START Exercise material

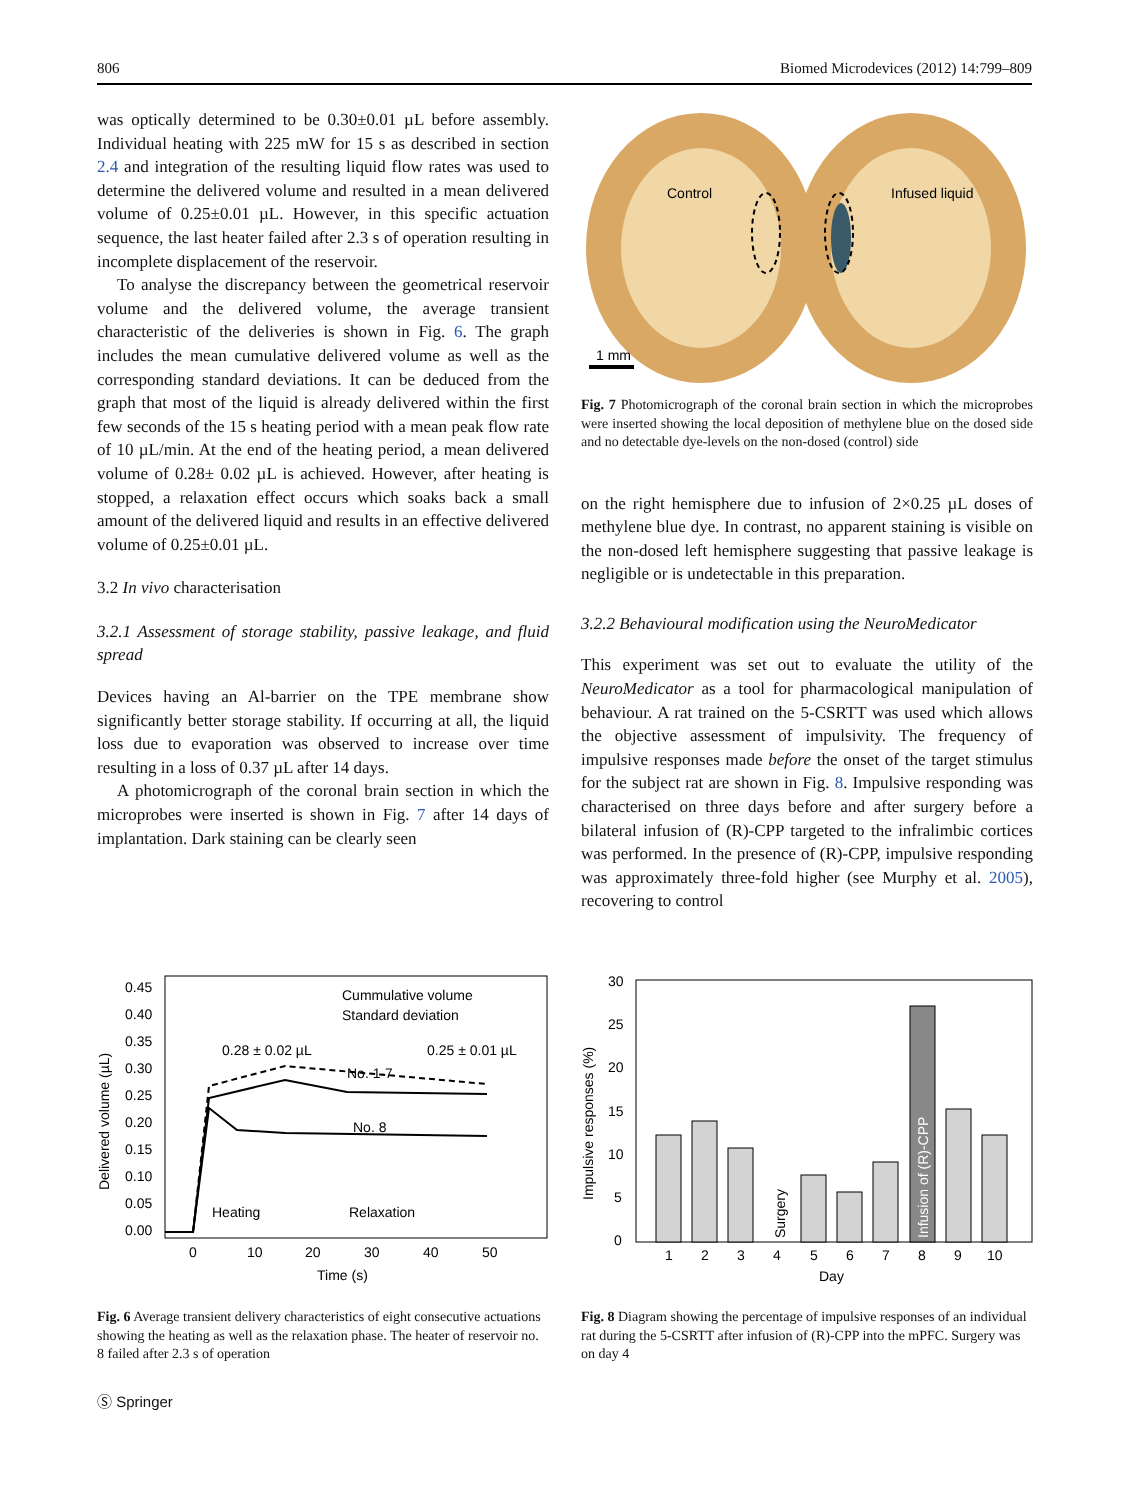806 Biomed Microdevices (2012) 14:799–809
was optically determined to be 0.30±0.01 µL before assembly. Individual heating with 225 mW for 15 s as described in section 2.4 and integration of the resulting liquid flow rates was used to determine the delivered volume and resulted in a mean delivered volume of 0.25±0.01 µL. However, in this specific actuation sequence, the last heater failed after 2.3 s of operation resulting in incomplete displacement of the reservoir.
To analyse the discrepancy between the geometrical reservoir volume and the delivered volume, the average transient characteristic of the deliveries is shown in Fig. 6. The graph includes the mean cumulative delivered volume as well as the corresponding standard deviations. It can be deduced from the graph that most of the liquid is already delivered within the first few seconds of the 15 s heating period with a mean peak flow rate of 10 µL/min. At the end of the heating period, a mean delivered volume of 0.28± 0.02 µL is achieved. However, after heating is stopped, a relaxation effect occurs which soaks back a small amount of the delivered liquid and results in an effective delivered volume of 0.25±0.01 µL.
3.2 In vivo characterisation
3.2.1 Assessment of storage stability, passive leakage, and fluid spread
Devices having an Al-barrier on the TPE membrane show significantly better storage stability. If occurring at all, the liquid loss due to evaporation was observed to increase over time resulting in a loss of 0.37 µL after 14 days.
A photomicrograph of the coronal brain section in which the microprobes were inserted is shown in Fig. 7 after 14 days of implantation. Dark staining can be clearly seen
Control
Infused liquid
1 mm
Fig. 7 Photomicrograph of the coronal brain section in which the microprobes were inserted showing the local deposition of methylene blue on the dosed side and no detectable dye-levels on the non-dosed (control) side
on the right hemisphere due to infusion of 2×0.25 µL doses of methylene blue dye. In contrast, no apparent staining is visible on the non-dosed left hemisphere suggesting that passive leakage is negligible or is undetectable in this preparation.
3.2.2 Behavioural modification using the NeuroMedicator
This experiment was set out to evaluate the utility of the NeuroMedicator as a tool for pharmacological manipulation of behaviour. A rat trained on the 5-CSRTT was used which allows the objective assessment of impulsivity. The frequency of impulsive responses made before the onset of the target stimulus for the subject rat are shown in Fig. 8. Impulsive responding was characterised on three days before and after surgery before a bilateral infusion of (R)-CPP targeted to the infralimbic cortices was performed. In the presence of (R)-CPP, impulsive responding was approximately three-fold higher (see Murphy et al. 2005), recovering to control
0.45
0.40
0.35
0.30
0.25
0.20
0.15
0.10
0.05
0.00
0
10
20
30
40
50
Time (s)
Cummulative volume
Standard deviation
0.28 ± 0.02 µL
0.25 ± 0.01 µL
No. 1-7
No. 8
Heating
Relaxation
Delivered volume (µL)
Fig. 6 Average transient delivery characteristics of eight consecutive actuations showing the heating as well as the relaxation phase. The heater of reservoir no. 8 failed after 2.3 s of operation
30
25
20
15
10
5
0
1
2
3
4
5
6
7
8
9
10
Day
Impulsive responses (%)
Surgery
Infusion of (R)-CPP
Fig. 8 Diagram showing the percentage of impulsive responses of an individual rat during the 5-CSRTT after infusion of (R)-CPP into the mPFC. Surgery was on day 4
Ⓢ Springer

END Exercise material
START Exercise material

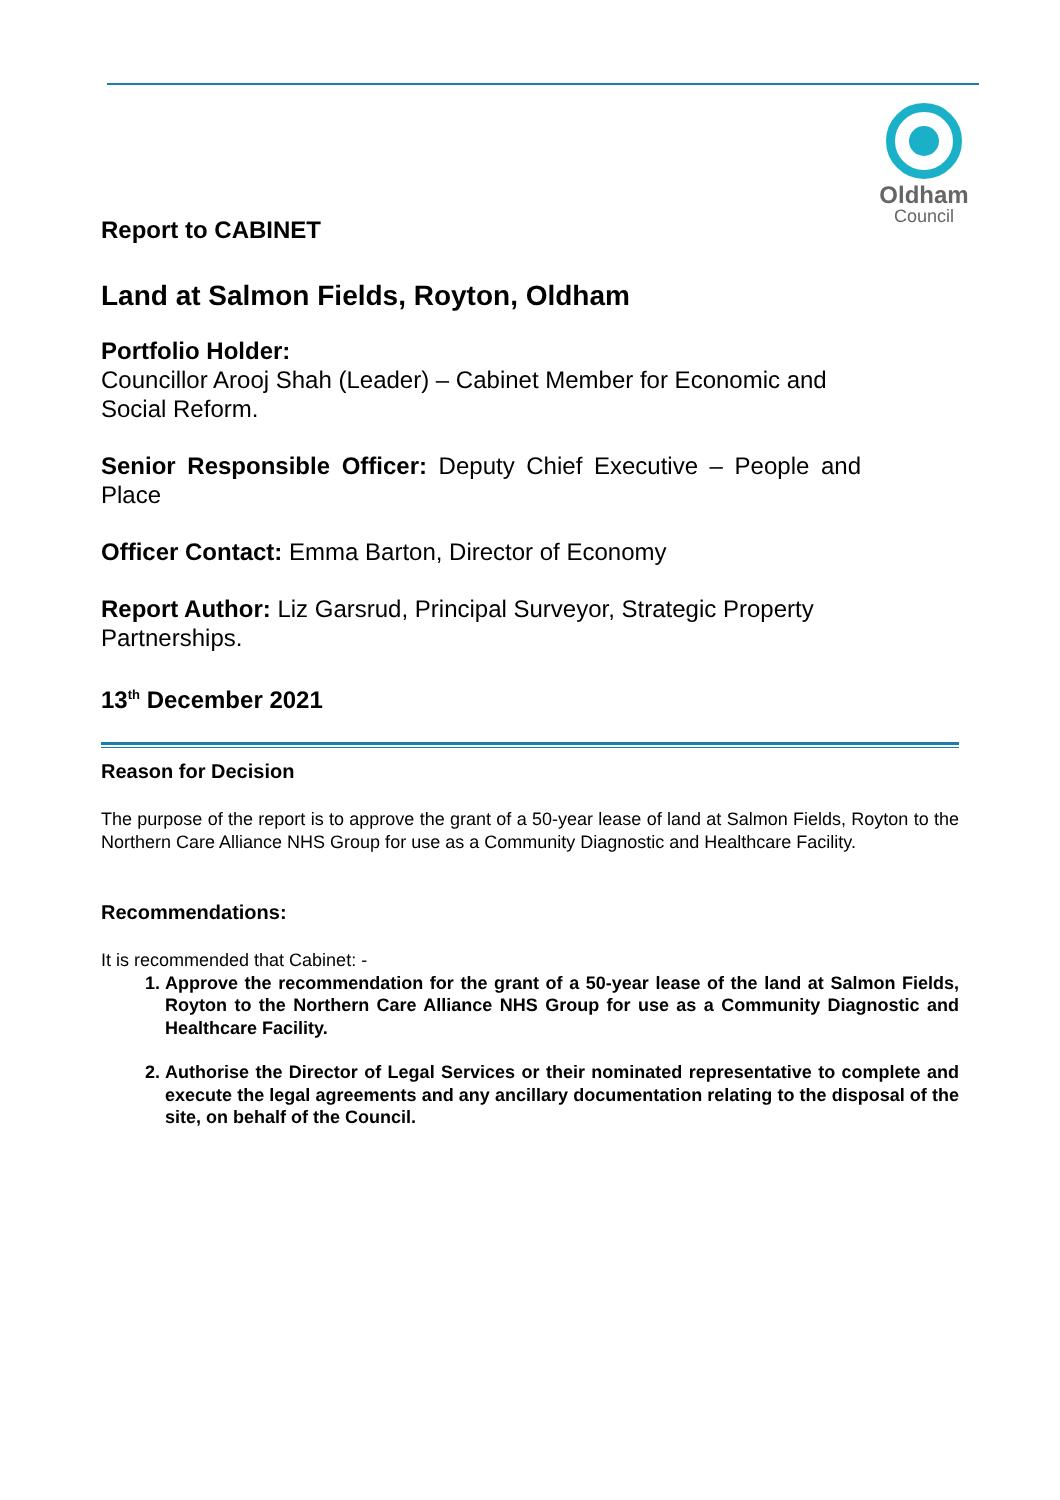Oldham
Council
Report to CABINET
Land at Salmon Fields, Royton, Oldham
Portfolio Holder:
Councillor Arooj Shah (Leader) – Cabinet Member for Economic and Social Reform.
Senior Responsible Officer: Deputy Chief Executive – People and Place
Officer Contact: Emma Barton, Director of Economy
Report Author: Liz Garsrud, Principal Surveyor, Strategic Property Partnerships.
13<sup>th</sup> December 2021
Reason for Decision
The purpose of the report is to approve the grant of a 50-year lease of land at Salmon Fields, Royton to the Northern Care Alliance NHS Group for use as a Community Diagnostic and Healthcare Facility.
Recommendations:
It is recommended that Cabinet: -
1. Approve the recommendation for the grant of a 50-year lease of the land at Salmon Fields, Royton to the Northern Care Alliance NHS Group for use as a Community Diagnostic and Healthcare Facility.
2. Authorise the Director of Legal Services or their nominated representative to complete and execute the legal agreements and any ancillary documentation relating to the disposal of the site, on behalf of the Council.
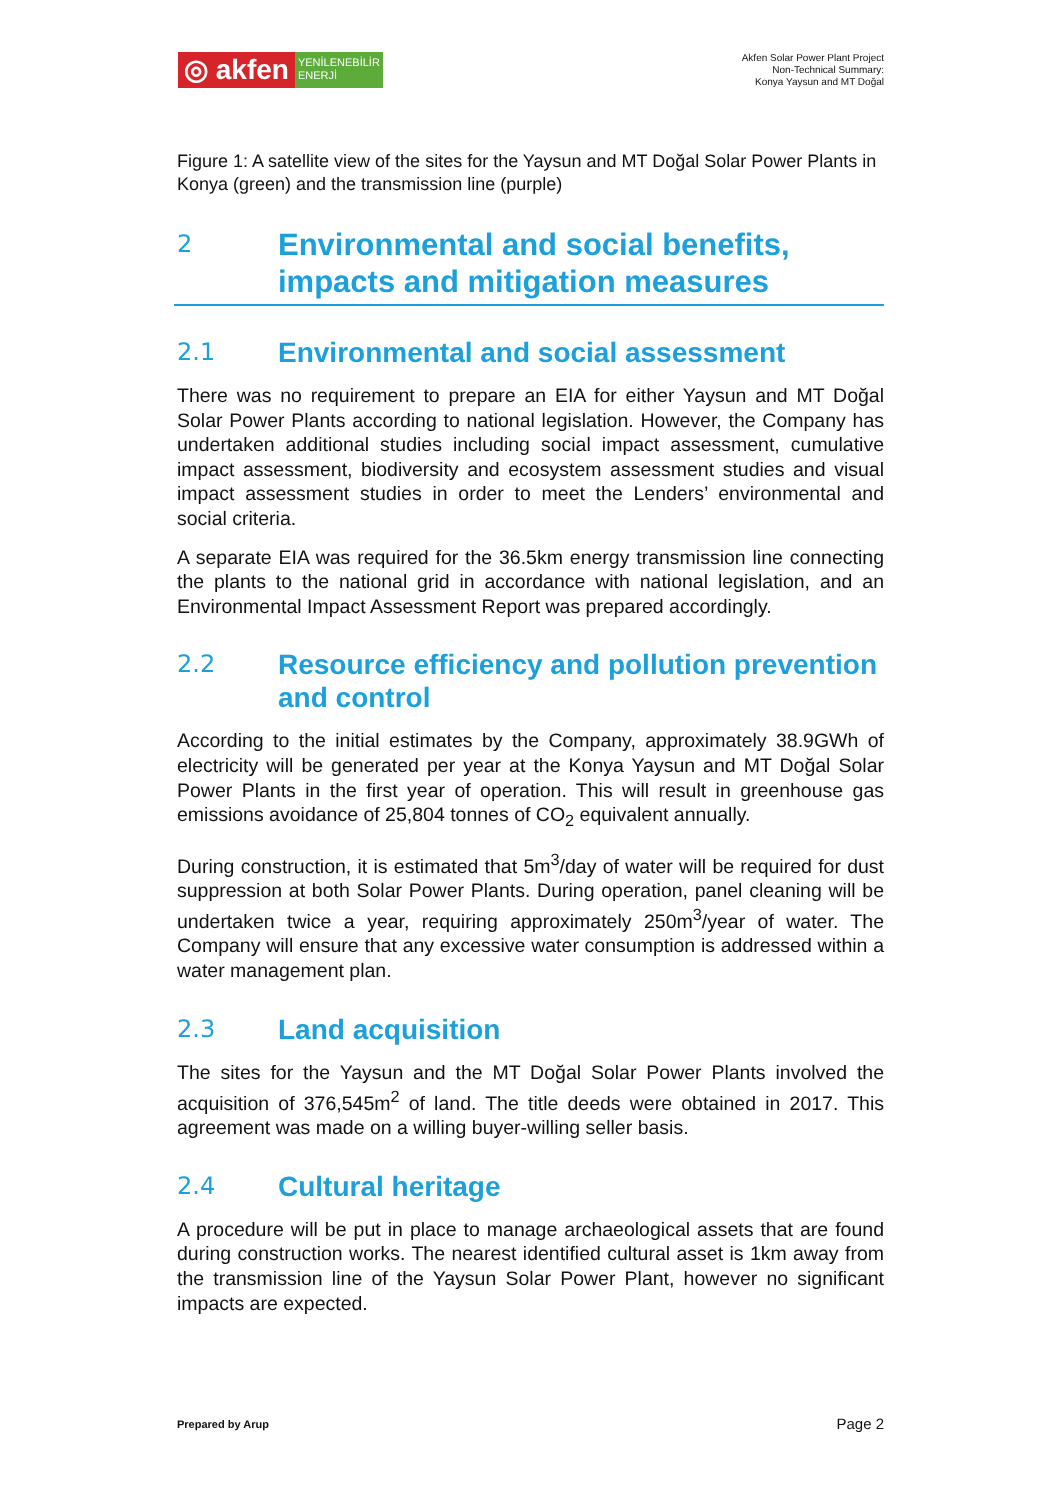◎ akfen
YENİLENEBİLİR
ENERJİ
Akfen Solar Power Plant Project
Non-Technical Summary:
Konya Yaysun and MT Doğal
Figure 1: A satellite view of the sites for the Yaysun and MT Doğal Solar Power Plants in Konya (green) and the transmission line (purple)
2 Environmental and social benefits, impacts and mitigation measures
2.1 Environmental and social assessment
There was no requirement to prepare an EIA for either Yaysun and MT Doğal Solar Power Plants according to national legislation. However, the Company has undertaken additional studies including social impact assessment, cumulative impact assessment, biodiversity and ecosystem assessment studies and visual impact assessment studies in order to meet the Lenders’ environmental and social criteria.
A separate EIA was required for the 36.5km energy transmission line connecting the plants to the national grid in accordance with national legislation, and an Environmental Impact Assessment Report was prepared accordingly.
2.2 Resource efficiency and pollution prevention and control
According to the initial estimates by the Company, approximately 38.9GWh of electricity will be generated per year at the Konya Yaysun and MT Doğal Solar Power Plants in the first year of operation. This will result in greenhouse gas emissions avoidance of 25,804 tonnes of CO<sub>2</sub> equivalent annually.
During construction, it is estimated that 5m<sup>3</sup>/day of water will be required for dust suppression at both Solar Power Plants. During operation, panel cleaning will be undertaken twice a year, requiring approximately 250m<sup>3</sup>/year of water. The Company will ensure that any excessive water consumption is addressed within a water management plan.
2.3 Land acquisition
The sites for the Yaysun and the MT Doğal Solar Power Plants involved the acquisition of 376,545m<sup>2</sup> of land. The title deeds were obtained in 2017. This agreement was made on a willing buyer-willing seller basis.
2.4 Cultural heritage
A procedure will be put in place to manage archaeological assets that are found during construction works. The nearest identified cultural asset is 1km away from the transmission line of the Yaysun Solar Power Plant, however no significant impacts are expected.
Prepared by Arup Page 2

END Exercise material

Task prompt
Say how many lines in the records contain the word "methylene". Nothing but the number is required.

Answer to this problem
2